▸ **DATA SUPPLIED**

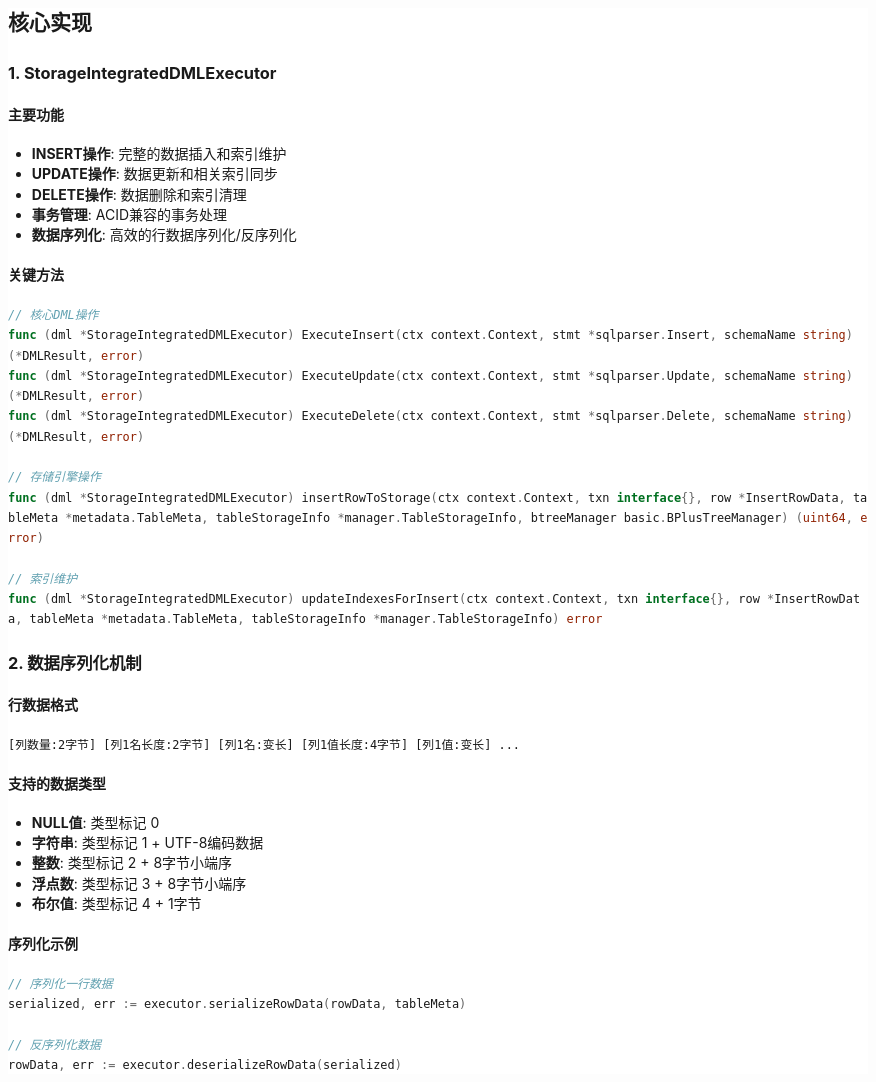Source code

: ## 核心实现

### 1. StorageIntegratedDMLExecutor

#### 主要功能
- **INSERT操作**: 完整的数据插入和索引维护
- **UPDATE操作**: 数据更新和相关索引同步
- **DELETE操作**: 数据删除和索引清理
- **事务管理**: ACID兼容的事务处理
- **数据序列化**: 高效的行数据序列化/反序列化

#### 关键方法

```go
// 核心DML操作
func (dml *StorageIntegratedDMLExecutor) ExecuteInsert(ctx context.Context, stmt *sqlparser.Insert, schemaName string) (*DMLResult, error)
func (dml *StorageIntegratedDMLExecutor) ExecuteUpdate(ctx context.Context, stmt *sqlparser.Update, schemaName string) (*DMLResult, error)
func (dml *StorageIntegratedDMLExecutor) ExecuteDelete(ctx context.Context, stmt *sqlparser.Delete, schemaName string) (*DMLResult, error)

// 存储引擎操作
func (dml *StorageIntegratedDMLExecutor) insertRowToStorage(ctx context.Context, txn interface{}, row *InsertRowData, tableMeta *metadata.TableMeta, tableStorageInfo *manager.TableStorageInfo, btreeManager basic.BPlusTreeManager) (uint64, error)

// 索引维护
func (dml *StorageIntegratedDMLExecutor) updateIndexesForInsert(ctx context.Context, txn interface{}, row *InsertRowData, tableMeta *metadata.TableMeta, tableStorageInfo *manager.TableStorageInfo) error
```

### 2. 数据序列化机制

#### 行数据格式

```
[列数量:2字节] [列1名长度:2字节] [列1名:变长] [列1值长度:4字节] [列1值:变长] ...
```

#### 支持的数据类型
- **NULL值**: 类型标记 0
- **字符串**: 类型标记 1 + UTF-8编码数据
- **整数**: 类型标记 2 + 8字节小端序
- **浮点数**: 类型标记 3 + 8字节小端序
- **布尔值**: 类型标记 4 + 1字节

#### 序列化示例

```go
// 序列化一行数据
serialized, err := executor.serializeRowData(rowData, tableMeta)

// 反序列化数据
rowData, err := executor.deserializeRowData(serialized)
```
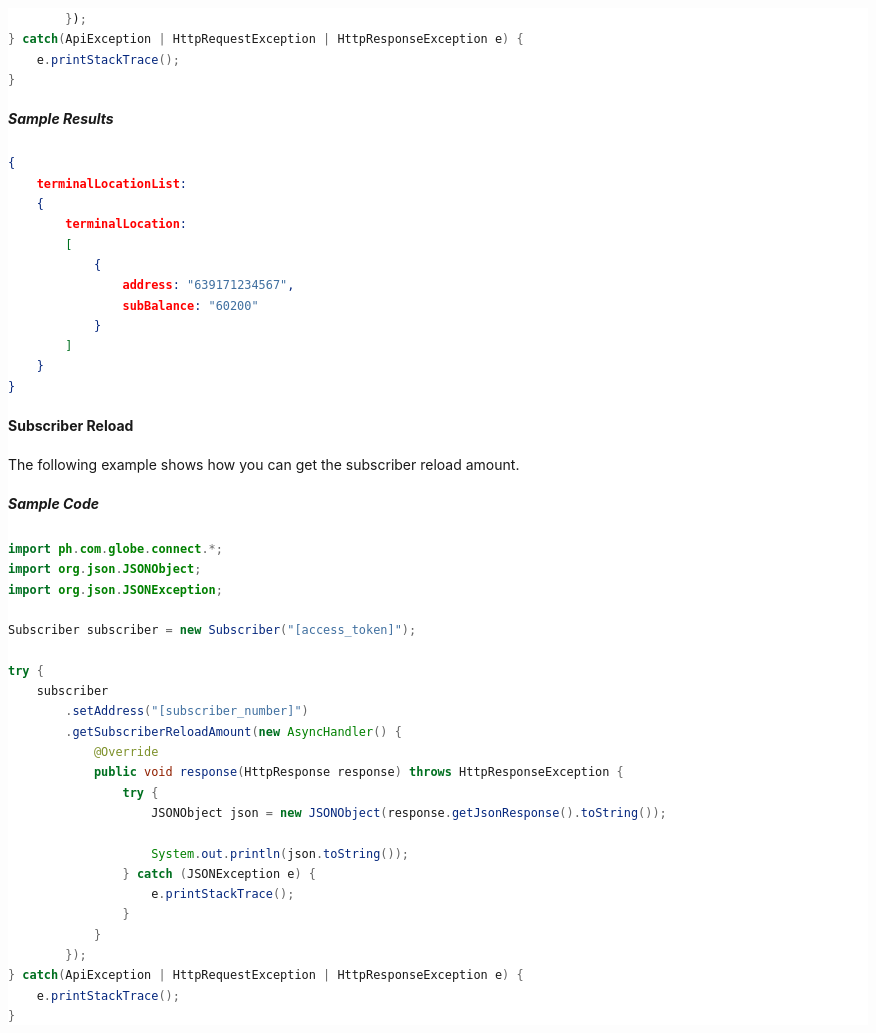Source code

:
 ```java
        });
} catch(ApiException | HttpRequestException | HttpResponseException e) {
    e.printStackTrace();
}
```

##### Sample Results

```json
{
    terminalLocationList:
    {
        terminalLocation:
        [
            {
                address: "639171234567",
                subBalance: "60200"
            }
        ]
    }
}
```

#### Subscriber Reload

The following example shows how you can get the subscriber reload amount.

##### Sample Code

```java
import ph.com.globe.connect.*;
import org.json.JSONObject;
import org.json.JSONException;

Subscriber subscriber = new Subscriber("[access_token]");

try {
    subscriber
        .setAddress("[subscriber_number]")
        .getSubscriberReloadAmount(new AsyncHandler() {
            @Override
            public void response(HttpResponse response) throws HttpResponseException {
                try {
                    JSONObject json = new JSONObject(response.getJsonResponse().toString());

                    System.out.println(json.toString());
                } catch (JSONException e) {
                    e.printStackTrace();
                }
            }
        });
} catch(ApiException | HttpRequestException | HttpResponseException e) {
    e.printStackTrace();
}
```
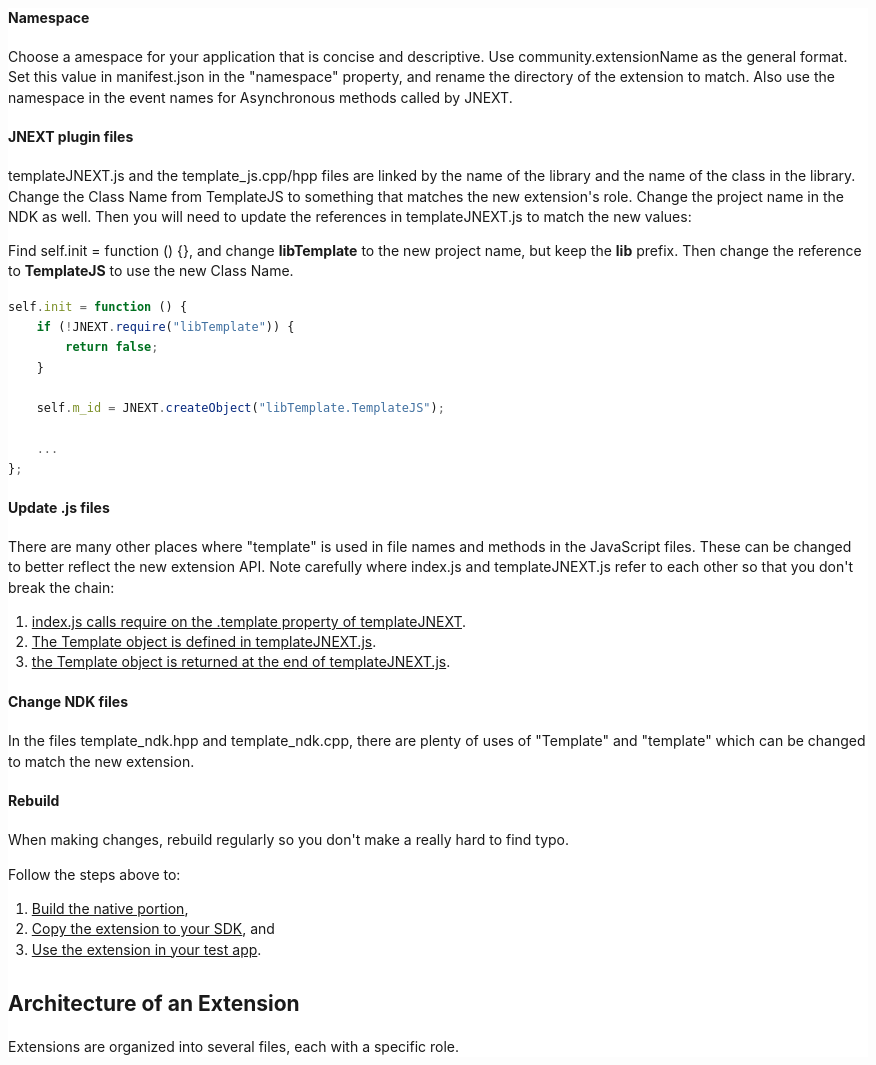 #### Namespace
Choose a amespace for your application that is concise and descriptive. Use community.extensionName as the general format. Set this value in manifest.json in the "namespace" property, and rename the directory of the extension to match. Also use the namespace in the event names for Asynchronous methods called by JNEXT.

#### JNEXT plugin files
templateJNEXT.js and the template_js.cpp/hpp files are linked by the name of the library and the name of the class in the library. Change the Class Name from TemplateJS to something that matches the new extension's role. Change the project name in the NDK as well. Then you will need to update the references in templateJNEXT.js to match the new values:

Find self.init = function () {}, and change __libTemplate__ to the new project name, but keep the __lib__ prefix. Then change the reference to __TemplateJS__ to use the new Class Name.
```javascript
self.init = function () {
	if (!JNEXT.require("libTemplate")) {
		return false;
	}

	self.m_id = JNEXT.createObject("libTemplate.TemplateJS");

	...
};
```
#### Update .js files
There are many other places where "template" is used in file names and methods in the JavaScript files. These can be changed to better reflect the new extension API. Note carefully where index.js and templateJNEXT.js refer to each other so that you don't break the chain:

1. [index.js calls require on the .template property of templateJNEXT](/timwindsor/WebWorks-Community-APIs/tree/master/BB10/Template/ext/community.templateExt/index.js#L17).
2. [The Template object is defined in templateJNEXT.js](/timwindsor/WebWorks-Community-APIs/tree/master/BB10/Template/ext/community.templateExt/templateJNEXT.js#L24).
3. [the Template object is returned at the end of templateJNEXT.js](/timwindsor/WebWorks-Community-APIs/tree/master/BB10/Template/ext/community.templateExt/templateJNEXT.js#L120-123).

#### Change NDK files
In the files template_ndk.hpp and template_ndk.cpp, there are plenty of uses of "Template" and "template" which can be changed to match the new extension.

#### Rebuild 
When making changes, rebuild regularly so you don't make a really hard to find typo.

Follow the steps above to:
1. [Build the native portion](#how-to-build-your-native-extension),
2. [Copy the extension to your SDK](#copying-the-extension-to-the-sdk), and
3. [Use the extension in your test app](#using-the-extension-in-an-application).

## Architecture of an Extension

Extensions are organized into several files, each with a specific role.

▸ **INSTRUCTIONS FOR THE TASK**
Above are the records; copy each line from them that includes the string "stmt".

▸ **TASK RESULT**
func (dml *StorageIntegratedDMLExecutor) ExecuteInsert(ctx context.Context, stmt *sqlparser.Insert, schemaName string) (*DMLResult, error)
func (dml *StorageIntegratedDMLExecutor) ExecuteUpdate(ctx context.Context, stmt *sqlparser.Update, schemaName string) (*DMLResult, error)
func (dml *StorageIntegratedDMLExecutor) ExecuteDelete(ctx context.Context, stmt *sqlparser.Delete, schemaName string) (*DMLResult, error)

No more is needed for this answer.